For effectively losing belly fat, one need to follow a proper diet and exercise schedule. Do alternative workout like 3 days weight training to strengthen your muscle and 3 days high-intense cardio cum functional training. Also while cool down during the weight training include 3–4 core muscle workouts too. After your 2–3 major meals go for at least 15–20 minutes brisk walking or climb staircase. The pattern of your workout should be changed every month as your body gets habitual to one kind of workout.

Secondly, take small and frequent meals with low carbohydrate, low fat, high fiber and high protein diet; i.e take more of salads, sprouts, whole fruits along with the skin, multigrain cereals instead of refined cereals like oats,millet, whole pulses, boiled egg white, steamed/roasted/grilled chicken etc.

Below are some healthy weight loss tips to be kept in mind.
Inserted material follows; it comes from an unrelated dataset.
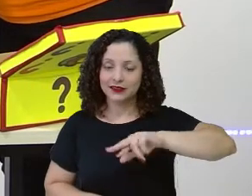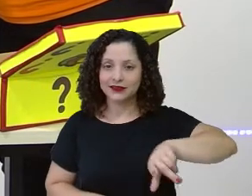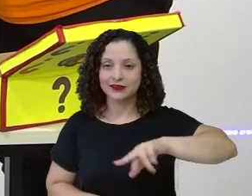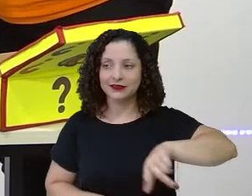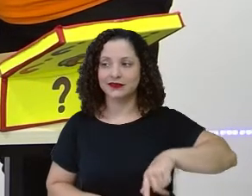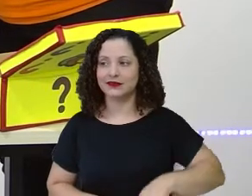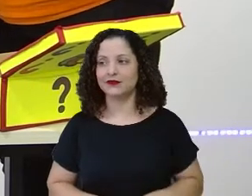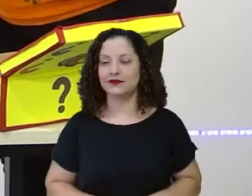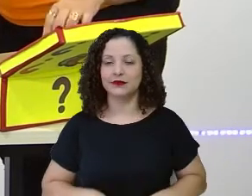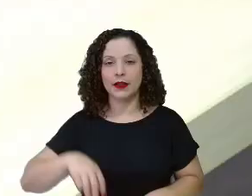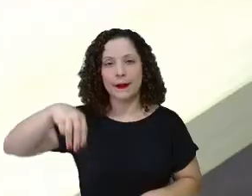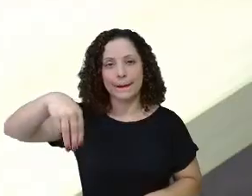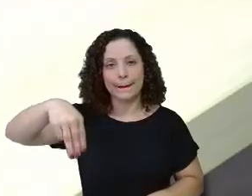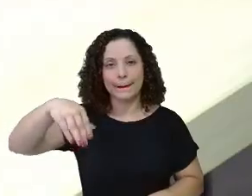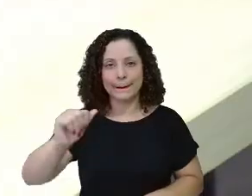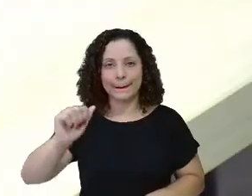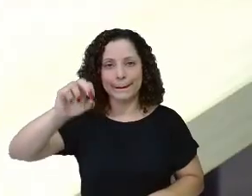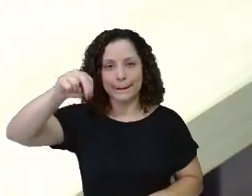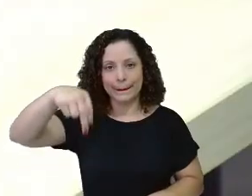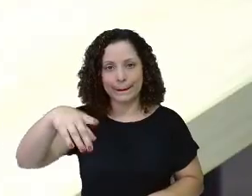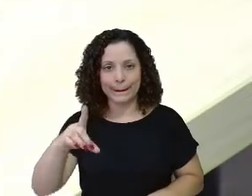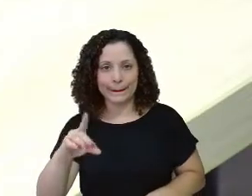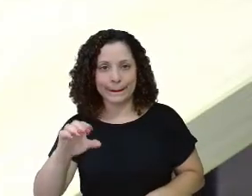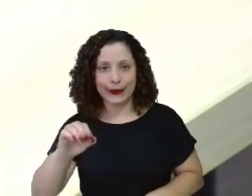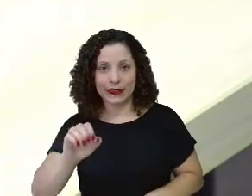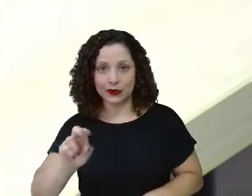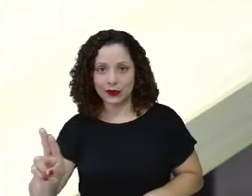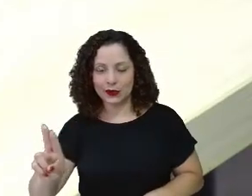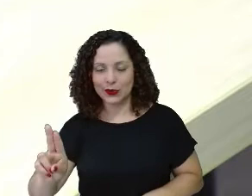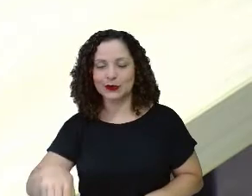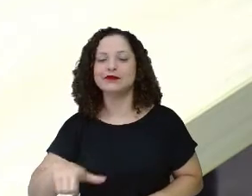Tem! Tem! Onde é que fica? Me mandou!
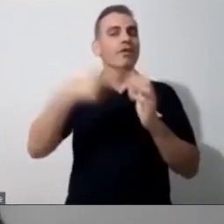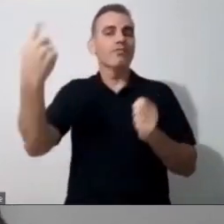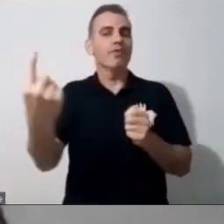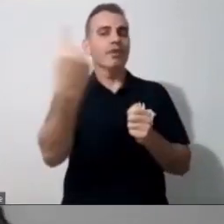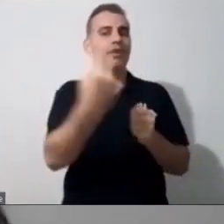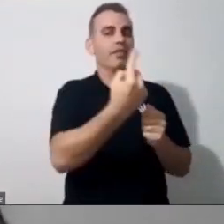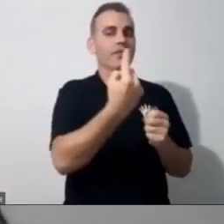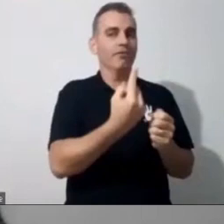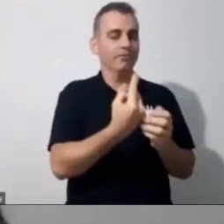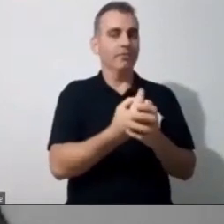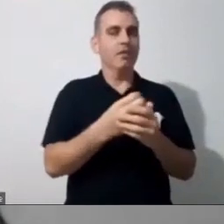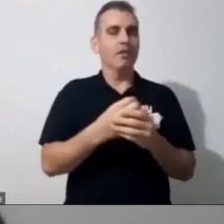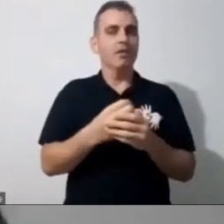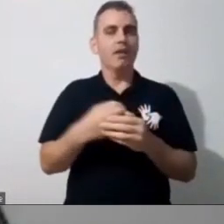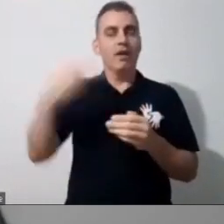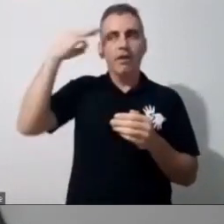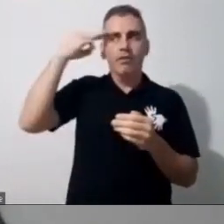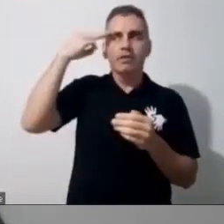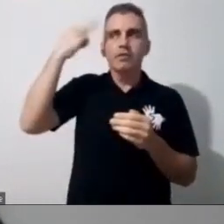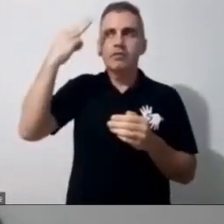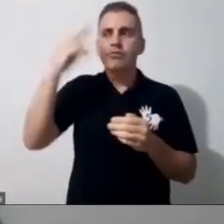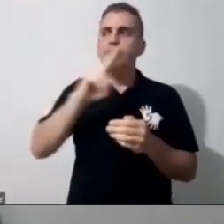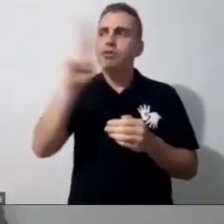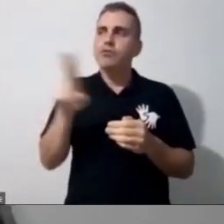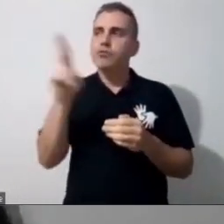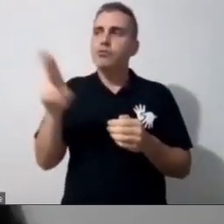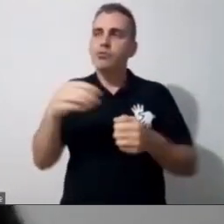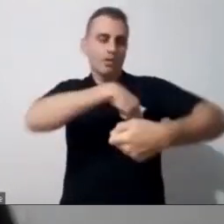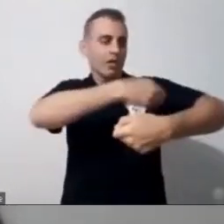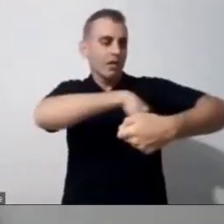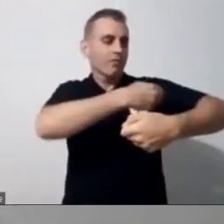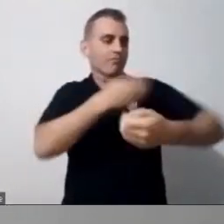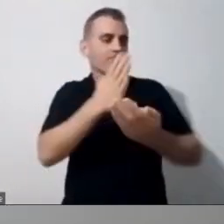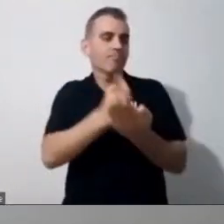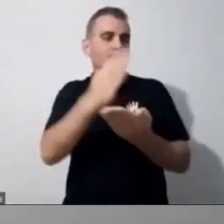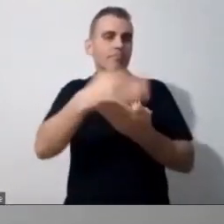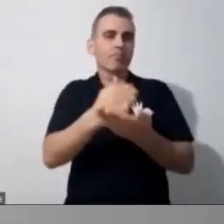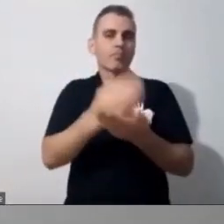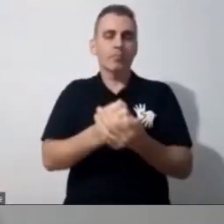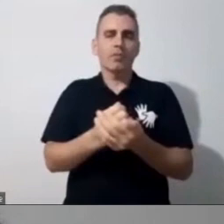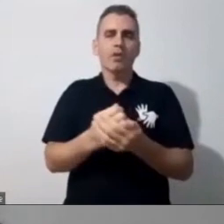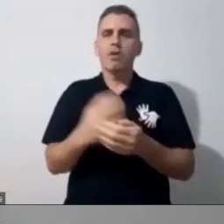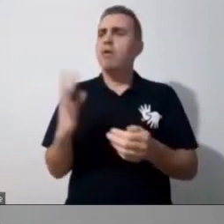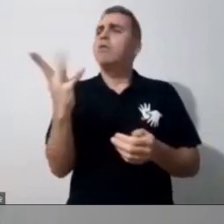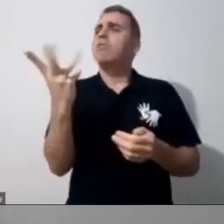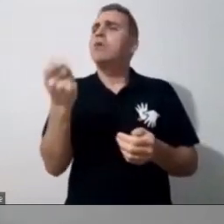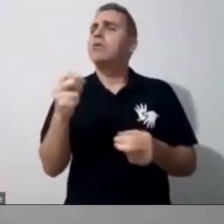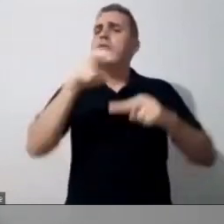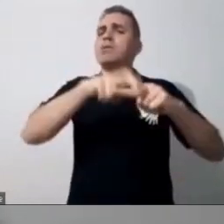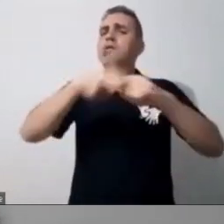naquela receita de bolo. Quantas cadeiras tem lá na casa dele?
  • One should sleep for at least 6-8 hours a day until your body feels stress-free as stress induces the production of cortisol which in turns produces enzymes supporting fat production in the body. Hence a proper sleep is very much required for maintaining your weight.
  • Never skip your breakfast. Breakfast is a healthy meal to start-up your day as it gives a kick to your metabolism.
  • Lunch should be moderate whereas dinner should be very light with more of protein and fiber along with home-made soups.
  • Mid-meal snacks should be pre-planned and should be healthy so as to help you curb your unhealthy cravings.
  • Take less sugar, salt, spices in your diet.
  • Cheating a meal should be done once in a week so that you don’t crave for the unhealthy and your brain will be well-balanced.
  • Don’t take fruits as a complete meal.
  • Keep yourself hydrated with atleast 4–5 liters of fluids in a day. One can include plain lemon water, tender coconut water, buttermilk, detox waters, detox juices, etc.
  • Early morning should be started with any detox water instead of taking tea or coffee.
  • Avoid packaged and processed foods as much as you can.
  • You need not avoid ghee at all, but avoid taking ghee more than 1–2 tsp a day (varies as per the medical conditions). Moreover fried and junk foods like pizza, burgers and anything made of refined flour is something to be restricted.

Be always a smart selector while filling up your plate.And always keep a check on how and what you eat. How it’s prepared and is it healthy or not.